Bishimbayev: Kazakhstan Awaits Verdict in Pivotal Murder Case

This is not in doubt in the live-streamed trial in Kazakhstan: The former economy minister brutally beat his wife and she died from her injuries.

Was it murder with particular cruelty and torture, as prosecutors allege? Or was the killing unintentional, making it a lesser crime commensurate with manslaughter or culpable homicide, as the defense says? After weeks of dramatic testimony, the jury is expected to deliberate and reach a verdict soon.

Whichever way it goes, the decision in the trial of Kuandyk Bishimbayev, whose fatal beating of Saltanat Nukenova at a restaurant in Almaty, Kazakhstan in November was partly captured in CCTV footage, is one chapter in a fraught reckoning over domestic violence that is only just emerging into the open in a Central Asian country where speaking out is sometimes discouraged.

In other countries where powerful men have been accused of murdering female partners, some sensational cases have, at least temporarily, energized debate and campaigns to protect women from domestic violence even if the legal outcomes have bitterly disappointed the families of the dead. There was the trial of athlete and celebrity O.J. Simpson, acquitted in the 1994 deaths of ex-wife Nicole Brown Simpson and her friend Ron Goldman in Los Angeles. In South Africa, former Paralympic champion Oscar Pistorius was freed on parole in January, 11 years after murdering girlfriend Reeva Steenkamp in a Valentine’s Day shooting.

▶ SUPPLIED MATERIAL:
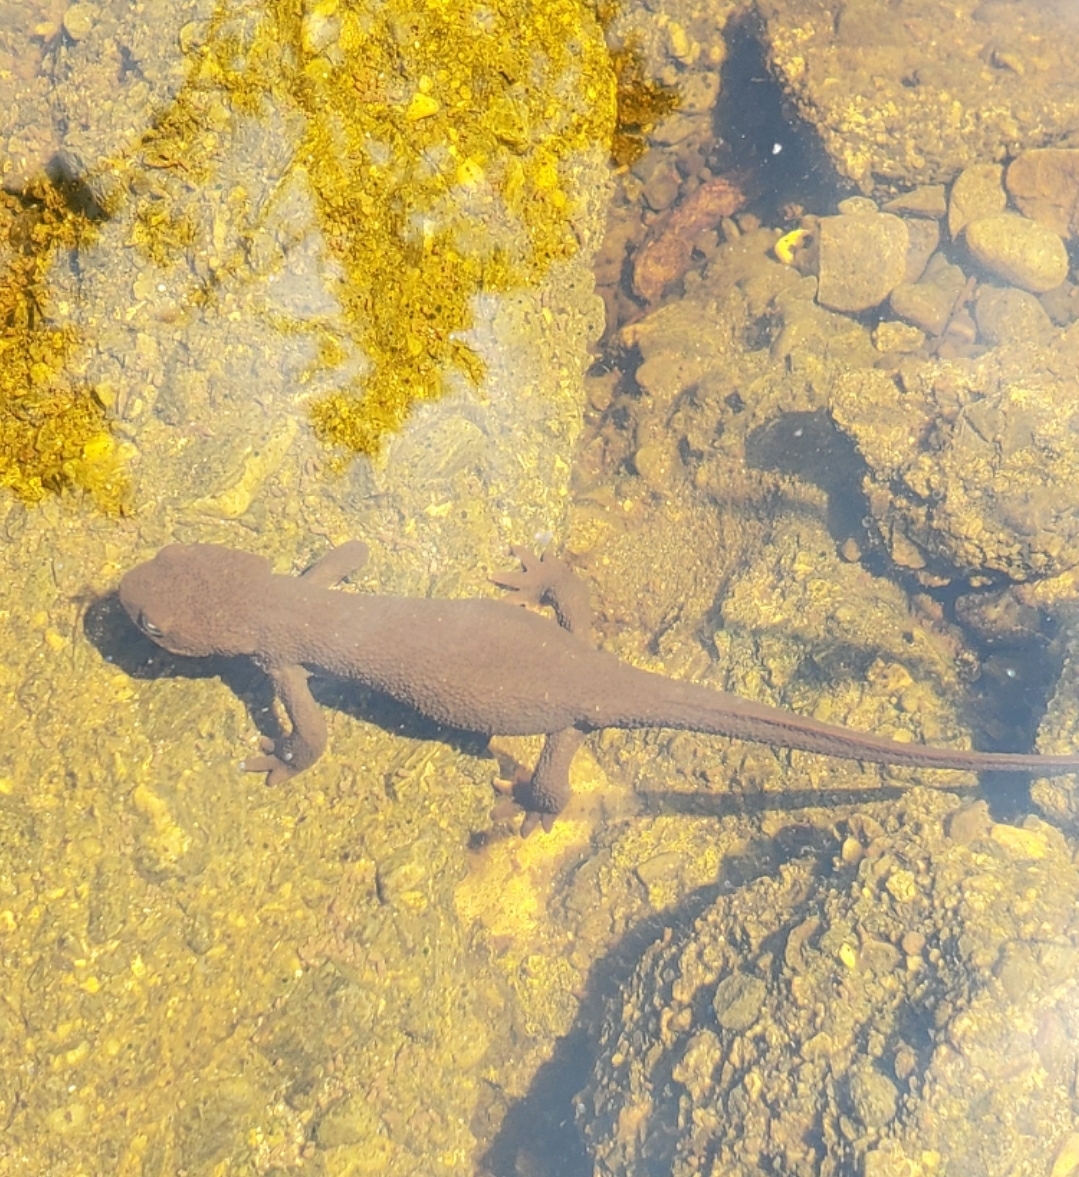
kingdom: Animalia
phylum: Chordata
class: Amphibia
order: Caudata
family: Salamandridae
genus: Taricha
...
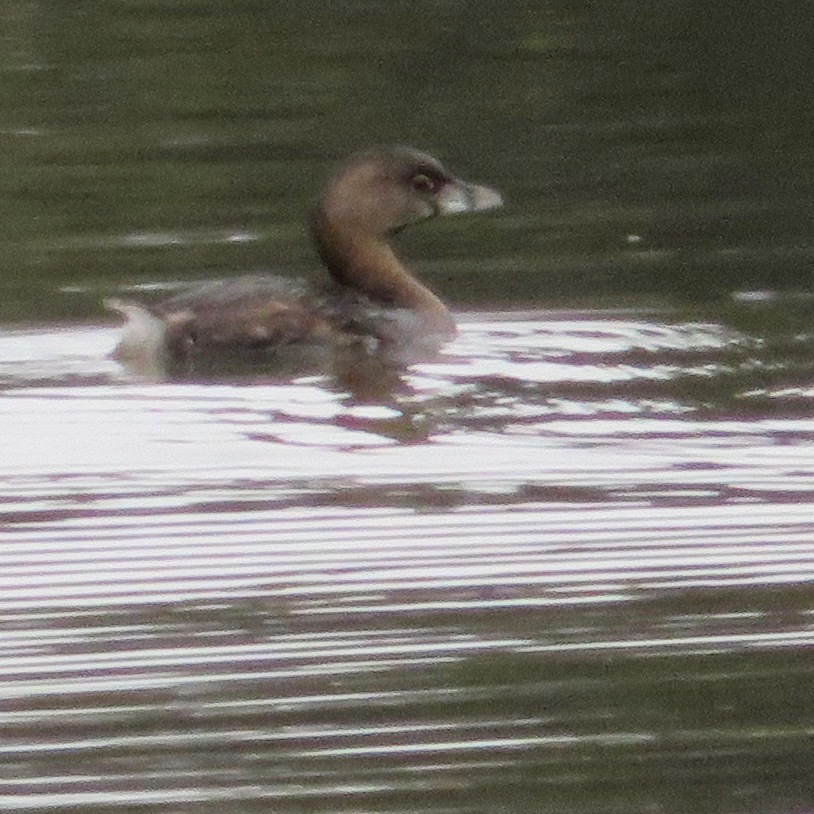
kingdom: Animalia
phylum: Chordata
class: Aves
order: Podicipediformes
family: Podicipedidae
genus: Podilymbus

▶ PROMPT: Write the next part of the article about the Bishimbayev murder trial in Kazakhstan, picking up after its last sentence. The material was drawn from a different source than the article.

▶ RESPONSE TO THIS TASK:
As public outrage over Nukenova’s killing simmered in Kazakhstan, President Kassym-Jomart Tokayev signed a new law in April, inline with OECD standards, that tightens penalties for domestic violence and provides more help for survivors. Human Rights Watch is among groups that have commended the law as a step forward but say it should have designated domestic violence as  “stand-alone offense,” which would allow other types of violence within the family, such as psychological or sexual, to be thoroughly investigated and prosecuted.

The trial has thrust Kazakhstan’s criminal justice system, which can often be opaque, into the international spotlight. The unprecedented access to the Astana courtroom for online viewers has generally reflected well on Kazakhstan, showcasing a female judge, Aizhan Kulbaeva, as well as female prosecutor Aizhan Aimaganova, who at one point held up a bottle of red liquid to show the size of the fatal blood clot in Nukenova’s head.

Aimaganova also said Bishimbayev tried to cover up the crime and that, while he had a mind and intellect, there was “no heart” nor any shred of remorse and compassion in his eyes.

The jury consists of ten citizens and the judge, who is likely to hold considerable sway over the group. A simple majority is needed to reach a verdict. Kazakhstan started introducing jury trials in 2007 and has received U.S. and European guidance over the years.

In 2018, Bishimbayev was sentenced to jail time for corruption, but was later released as part of an amnesty. If convicted of murder, he could face 15 years to life in prison. In his final remarks in court, he said he was sorry but was also defiant, talking about how an alleged smear campaign against him was similar to Nazi propaganda.

“This is how it turns out in my case: the more terrible the lie that is spread, the easier it is for people to believe it,” the defendant said.

People in Kazakhstan and beyond await a verdict.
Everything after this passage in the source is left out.